» **STUDY TEXT**:
--*--
Non-college educated individuals are more likely to have to step out of the work force early because their jobs become too physically strenuous.
“It’s kind of the grand irony that those who can afford to retire aren’t actually the ones retiring, because they have the jobs that actually fit their aging minds and bodies,” Carr said.
In addition to education, two other factors are strong contributors to how well you live in your elder years: gender and race, according to Carr.
Women, in particular, tend to suffer more compared to men because they typically take time out of the workforce to care for their children, parents and spouses.
“Because women have such discontinuous work histories, they have lower income, they have lower private pensions and they have fewer savings of their own,” Carr said.
Women are more likely to outlive their husbands. With the rise of “gray divorce” among more mature couples, they are also more likely to wind up single in their later years.
Minorities such as African Americans or Latinos also often come up short in retirement, Carr said, but for different reasons. They are more likely to work in jobs that require more physical labor and often have fewer opportunities to climb the corporate ladder.
Because these forces are mostly beyond an individual’s control, there is really only one way to improve them, according to Carr.
“What we need is to really think collectively about public policies that strengthen the social safety net,” Carr said.
That includes proposals such as the Social Security 2100 Act that was recently proposed in the House of Representatives. That legislation, if enacted, could help boost the minimum benefit so that it’s well above the federal poverty line, Carr said.
And while sweeping changes included in Medicare for All proposals might be tough to get through Congress, lowering the Medicare eligibility age to 50 could help those individuals who have to leave the work force early, Carr said.
--*--
» **EXERCISE**:
Answer these from the passage on retirement.
1. Besides education, which two factors does Carr name as strong contributors to how well people live in their elder years?
2. Which act recently proposed in the House of Representatives is mentioned?
3. To what age does the passage say lowering the Medicare eligibility age could help?
The material that comes next stands apart from the passage on retirement.

Dataset items:
--*--
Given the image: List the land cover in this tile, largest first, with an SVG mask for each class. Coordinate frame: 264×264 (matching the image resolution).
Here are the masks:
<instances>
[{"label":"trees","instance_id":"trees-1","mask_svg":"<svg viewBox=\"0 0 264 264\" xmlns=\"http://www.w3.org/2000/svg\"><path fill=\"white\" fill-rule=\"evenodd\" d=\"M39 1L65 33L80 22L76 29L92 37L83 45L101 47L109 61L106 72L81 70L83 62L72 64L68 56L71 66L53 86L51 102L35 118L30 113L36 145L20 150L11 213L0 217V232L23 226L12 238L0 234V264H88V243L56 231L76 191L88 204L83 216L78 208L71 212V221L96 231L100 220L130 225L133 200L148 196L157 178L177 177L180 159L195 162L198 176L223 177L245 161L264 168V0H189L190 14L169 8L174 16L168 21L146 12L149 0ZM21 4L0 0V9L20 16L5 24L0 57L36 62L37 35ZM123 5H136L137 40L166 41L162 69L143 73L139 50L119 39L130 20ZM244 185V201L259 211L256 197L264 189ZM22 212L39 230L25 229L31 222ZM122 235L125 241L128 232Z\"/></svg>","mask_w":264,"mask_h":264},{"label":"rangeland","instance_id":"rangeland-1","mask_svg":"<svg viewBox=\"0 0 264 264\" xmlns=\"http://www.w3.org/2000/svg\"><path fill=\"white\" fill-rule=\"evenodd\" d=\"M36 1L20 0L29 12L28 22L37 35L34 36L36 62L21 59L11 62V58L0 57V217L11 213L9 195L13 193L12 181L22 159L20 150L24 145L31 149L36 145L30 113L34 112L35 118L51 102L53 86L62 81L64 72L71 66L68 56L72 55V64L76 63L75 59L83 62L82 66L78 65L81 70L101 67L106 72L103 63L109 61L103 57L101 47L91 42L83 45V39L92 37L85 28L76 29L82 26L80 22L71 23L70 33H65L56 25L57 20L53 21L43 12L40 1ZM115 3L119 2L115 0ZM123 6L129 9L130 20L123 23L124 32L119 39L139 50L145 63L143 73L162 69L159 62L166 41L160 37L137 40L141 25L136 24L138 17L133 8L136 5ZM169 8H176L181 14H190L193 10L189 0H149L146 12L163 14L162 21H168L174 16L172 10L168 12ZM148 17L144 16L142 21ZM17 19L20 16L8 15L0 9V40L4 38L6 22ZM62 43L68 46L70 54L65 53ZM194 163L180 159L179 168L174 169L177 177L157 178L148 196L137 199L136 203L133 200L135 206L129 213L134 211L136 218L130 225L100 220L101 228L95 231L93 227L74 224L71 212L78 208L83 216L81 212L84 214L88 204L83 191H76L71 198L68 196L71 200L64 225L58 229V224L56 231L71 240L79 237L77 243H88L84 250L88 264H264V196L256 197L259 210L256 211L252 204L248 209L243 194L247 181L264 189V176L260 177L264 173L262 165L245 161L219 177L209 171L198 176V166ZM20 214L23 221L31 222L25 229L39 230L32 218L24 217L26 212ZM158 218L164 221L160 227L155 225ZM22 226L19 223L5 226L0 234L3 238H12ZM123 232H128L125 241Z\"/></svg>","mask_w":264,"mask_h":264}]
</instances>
--*--
» **RESPONSE TO THIS TASK**:
1. Gender and race.
2. The Social Security 2100 Act.
3. 50.